ピクシブは5月28日、Preferred NetworksとAI技術によるマンガの自動着色ソフト「Petalica Paint for Manga」を法人向けに試験提供すると発表した。
両社は、2019年11月より創作活動を楽しくする新サービスの開発を目的に、イラスト自動着色分野で業務提携しており、AI技術のひとつである深層学習(ディープラーニング)を用いた線画自動着色サービス「Petalica Paint」を共同で運営してきた。
今回試験提供を開始する「Petalica Paint for Manga」は、Petalica Paintの新モデルとして開発。
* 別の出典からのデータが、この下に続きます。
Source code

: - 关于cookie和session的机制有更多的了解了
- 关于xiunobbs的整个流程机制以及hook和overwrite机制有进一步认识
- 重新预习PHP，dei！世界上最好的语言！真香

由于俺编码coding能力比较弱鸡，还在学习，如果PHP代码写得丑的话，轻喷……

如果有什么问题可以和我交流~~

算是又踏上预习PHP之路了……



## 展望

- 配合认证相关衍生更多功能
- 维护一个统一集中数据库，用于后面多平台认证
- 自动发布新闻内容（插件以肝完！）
Windows/Mac版を用意し、色のついたキャラクター画像を参考に、自動でモノクロ原稿上のキャラクターの着色が可能。また、「カラーヒント機能」を使うことで、自動着色の結果に細かく調整を追加することもできる。
自動着色後には、髪・服・肌・目・背景などの要素をレイヤー分けし、Adobe Photoshop画像(PSD)形式データとして書き出しする機能を搭載。これにより、下塗りに自動着色を導入し、仕上げに各クリエィティブの制作・編集ソフトでハイライトや影を入れるなどの処理が可能となった。
なお、CLIP STUDIO PAINTにも自動着色機能が存在するが、Petalica Paint for Mangaの特徴として、1枚の参考画像をもとに複数の同一キャラクターをまとめて着色できるほか、目や肌など各パーツごとに「マスクレイヤー」が自動で生成されるため、事前のレイヤー分けが必要ないという。なお、ソフト自体にもペンツールや塗りつぶしなどの機能は実装されているものの、あくまでも自動着色に特化している。
現在、海外の新たなマンガ文化では、カラーマンガがスタンダードであり、デジタル化とともに、カラーリング市況が活発化。日本のマンガ産業においても、国際化と海外展開が本格化しているが、カラーリング作業に求められる専門スキルの高さ、費用などが課題となっている。
同社では、Petalica Paint for Mangaの導入により、カラーマンガの制作時間やコストを削減でき、制作者が高付加価値業務に注力する時間が増やせるという。また同ソフトは、大日本印刷、パピレスが運営する電子書籍レンタルサイト「Renta!」、イラスト・マンガ制作を手がけるフーモアにて試験導入されている。
両社は、日本のマンガ産業の発展に向け、日本で作られたマンガを地域・言語を超えて展開する環境の実現を目指す。なお、Petalica Paint for Mangaは、正式版のリリースを経た後、個人ユーザー向けの提供も検討するという。